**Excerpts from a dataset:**
===
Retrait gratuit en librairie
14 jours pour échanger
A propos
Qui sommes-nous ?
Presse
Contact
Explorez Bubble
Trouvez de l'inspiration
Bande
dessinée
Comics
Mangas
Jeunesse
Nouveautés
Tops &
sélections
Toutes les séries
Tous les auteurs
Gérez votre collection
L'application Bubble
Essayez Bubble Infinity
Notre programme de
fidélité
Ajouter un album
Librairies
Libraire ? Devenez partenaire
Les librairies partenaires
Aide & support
===
**The problem:** Starting at the line with "Libraire ? Devenez partenaire", copy every line up to and including the last one in the entries above.

**Answer:**
Libraire ? Devenez partenaire
Les librairies partenaires
Aide & support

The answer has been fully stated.